Answer: Firstly, 0 is defined as {} not {{}}. The point is that "0" (the cardinal number) is equivalent (ie. has the same "number of elements", intuitively speaking) as a set that we can say has 0 elements. So if what you said was true, the set {x}~{{}} (because the bijection x ~> {} allows this equivalence) so #{x}=0, which is nonsense. Look this up anywhere and it will tell you that 0 is defined as {}.

>(quote) Your definition of exponentiation would give 0^1 = #{all functions from 0 to 1} = 2.

Secondly, it is not _MY_ defintion of exponentiation: it is one the THE standard formal definition of exponentiation for natural numbers (and cardinal numbers in general).

I will clarify it. In this definition x^y = #{all functions from x to y}. Hence 0^1 = #{all functions from {{}} to {}} = #{} = 0 (there are no functions from {{}} to {}).
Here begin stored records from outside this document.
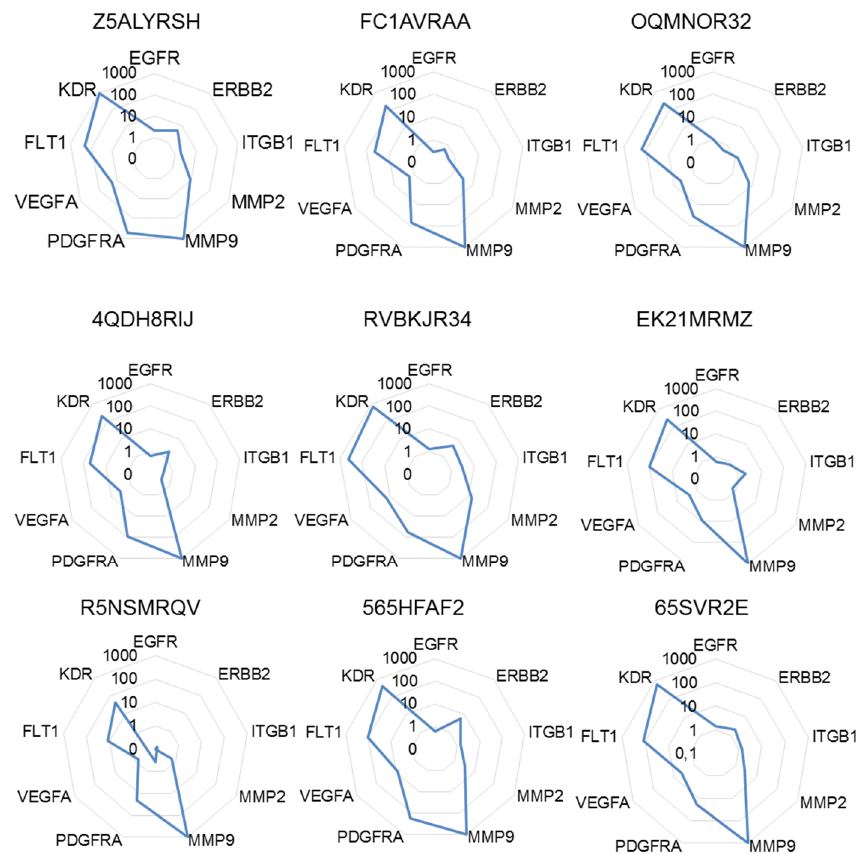
Figure 3. Molecular signatures after multiple normalizations. The different radar graphs are showing the molecular signature of each tumor sample when expression data were expressed as the sum of 2 −ΔΔCt further normalized to 1000, an arbitrary unit attributed to the gene with the highest sum of 2 −ΔΔCt .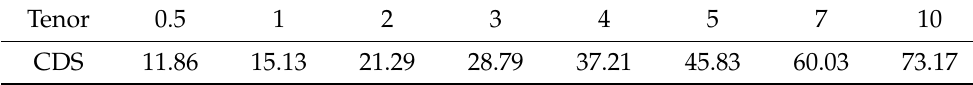
Table 2. Market Data of Tenor (year) and CDS spread (bps).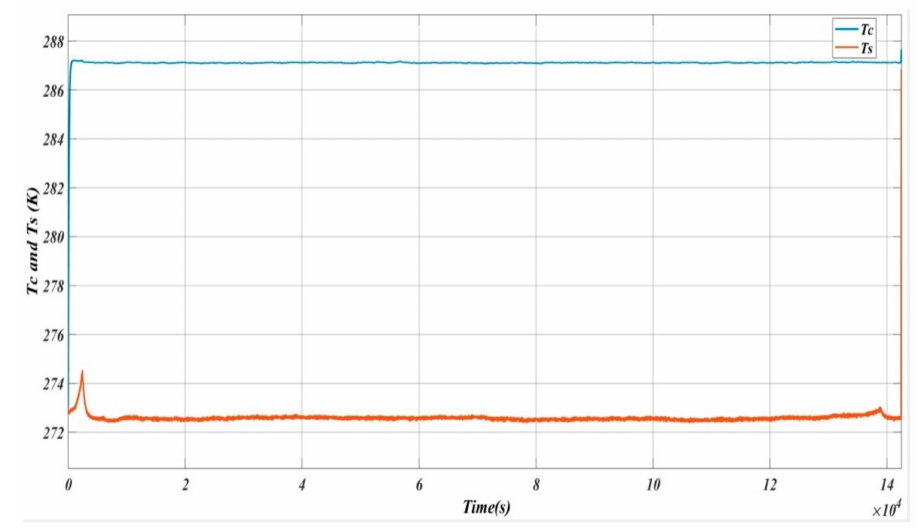
Figure 15. The plot of the estimated T c and measured T s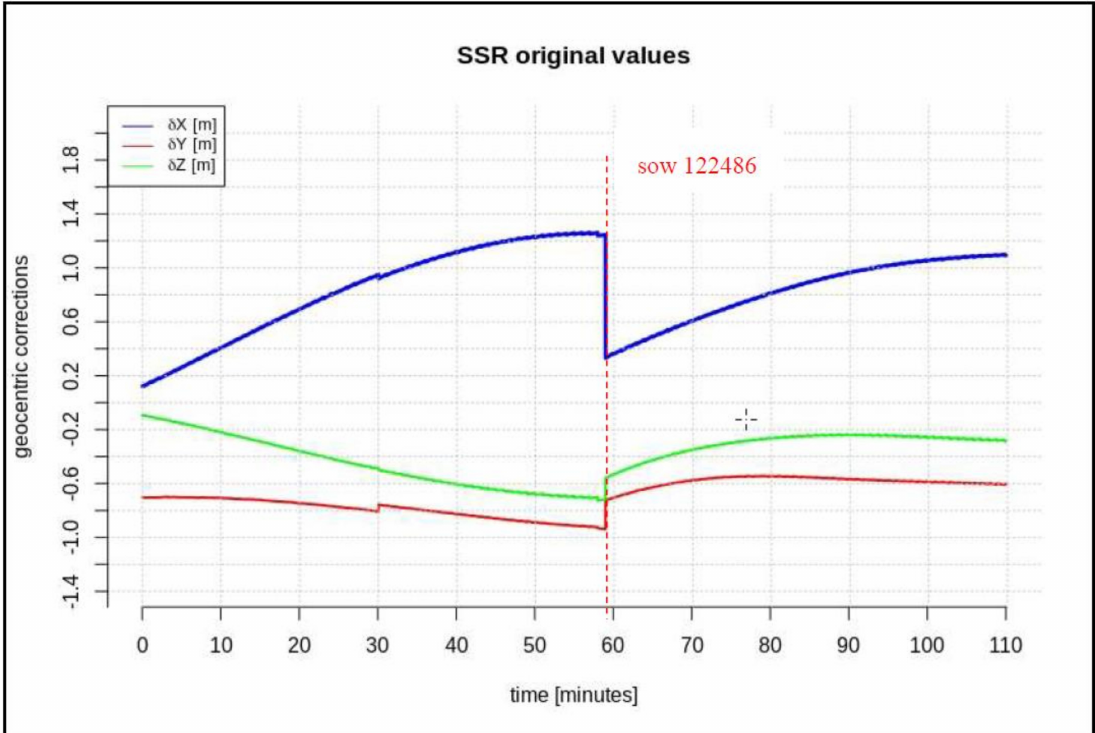
Figure 3. Time series of the geocentric corrections δ P of DOY 85, GPS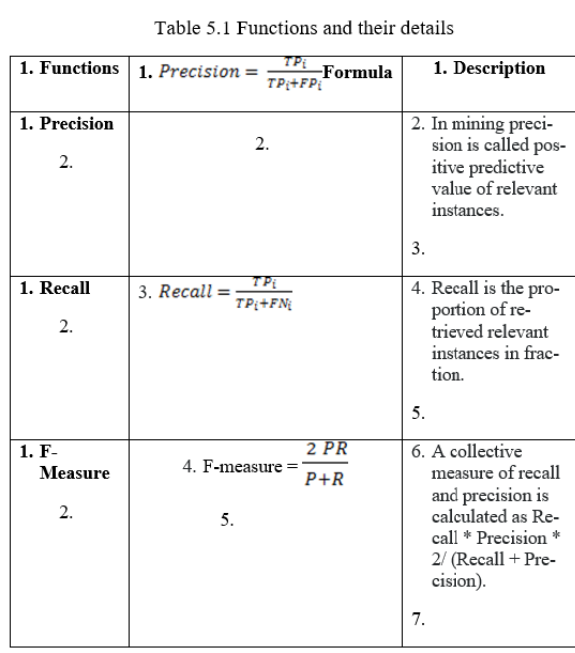
Table5.1 meaning in the context of our study: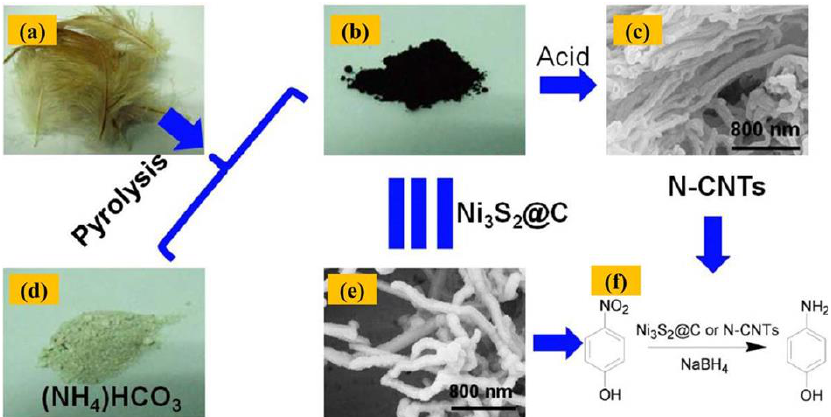
Figure 6. The several steps involved in creating CNTs from chicken feathers are represented sche- matically. Photograph of chicken feathers ( a ) in white and black products created in the autoclave in ( b ) and ( c ). Ni 3 S 2 @C and N-CNT images captured with a FESEM in ( d ) and ( e ), respectively. ( f ) The catalytic reaction of the synthesized Ni 3 S 2 @ C or N-CNTs. Adapted with permission from ref. [28].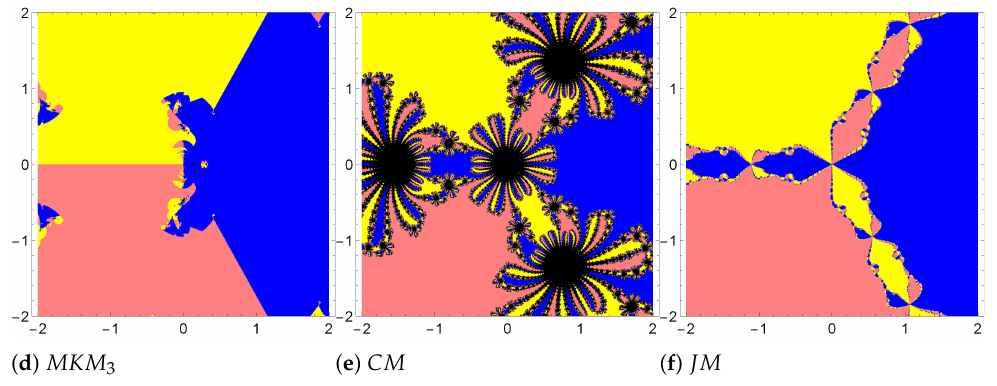
Figure 4. Dynamical planes of new and existing methods for Example 6.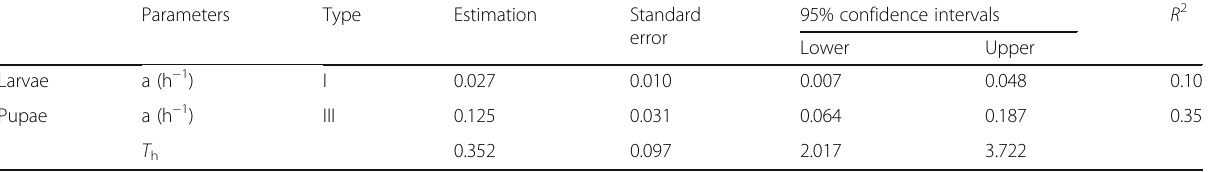
Table 4 Estimated values for A. biannulipes feeding on P. truncatus larvae and pupae Parameters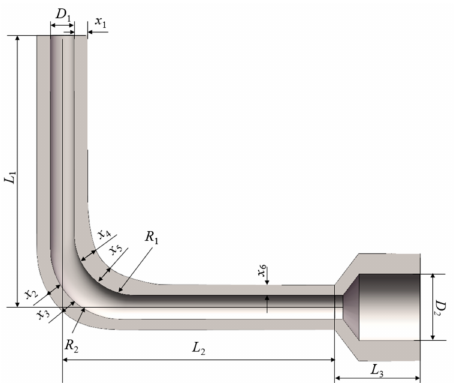
Figure 10. Solid domain of the hydraulic manifold with design variables.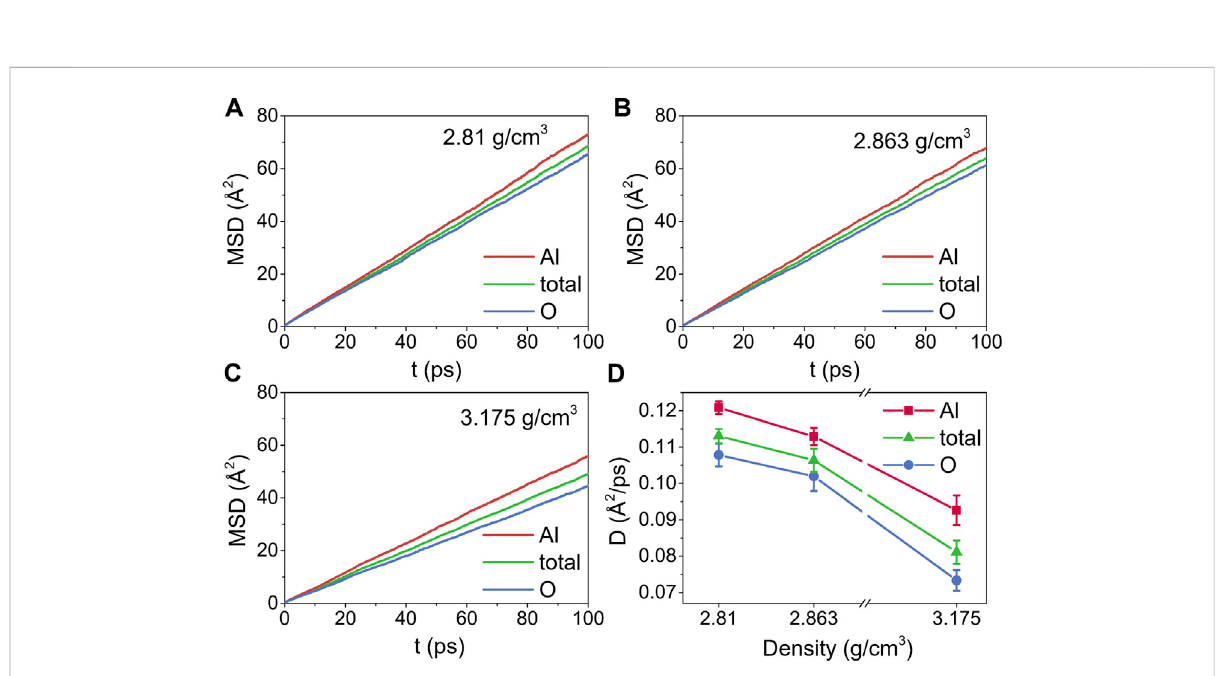
FIGURE 9 The time dependence of mean-squared displacements (MSDs) for liquid alumina at 2500 K, (A) ρ = 2.81 g/cm 3 , (B) ρ = 2.863 g/cm 3 and (C) ρ = 3.175 g/cm 3 , (D) self-diffusion coef fi cients (D) for liquid alumina at 2500 K and three densities.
In general, in fact, by this definition 0^y = 0 where y>0. As I showed before, when y=0, 0^y=1.

You swapped the variables (which is my fault for not clarifying the definition), so what you should have got is 1^0 = #{all functions from {} to {{}}.} = #{ the only one is the empty function, the function with domain and range = {}.} = 1.

You didn't get this answer because you had 0={{}} and 1={{}, {{}}.} but 1={{}} and 2={{}, {{}}.}. So what you actually were trying to work out is 2^1=2, which is right!!!

>>33

25 here again. "
In this definition x^y = #{all functions from x to y}." should be "In this definition x^y = #{all functions from y to x}."

Sorry about that.

>>32

you have no business complaining about other people trivialising /sci/ while posting something that is just completely wrong.

>>29 wins

>>33
Frege and Russell both defined 0 as { {} }. Furthermore, this is the definition used in almost every contemporary text. Please take set theory 101 before trying to have a conversation with the adults.

>>33
PS: There are no functions from the empty set to any set. If we denote the empty set as E and any other set as S, then the set of functions from E -> S is equivalent to the set { subsets K of ExS : if (a,b) appears in K, then no other element of K is (a,c) for any c}. In other words, the set of relations between E and S in which no element of E is related to more than one element of S. But ExS = E, and the set of subsets of E is E, and #(E) = 0, so obviously the number of subsets of ExS satisfying the necessary property is also 0.

>>38
combinatorics tells us when theres no way to do something theres only one way to do it.

>>39
Cardinality tells us that the set of functions from the empty set to any set has cardinality 0.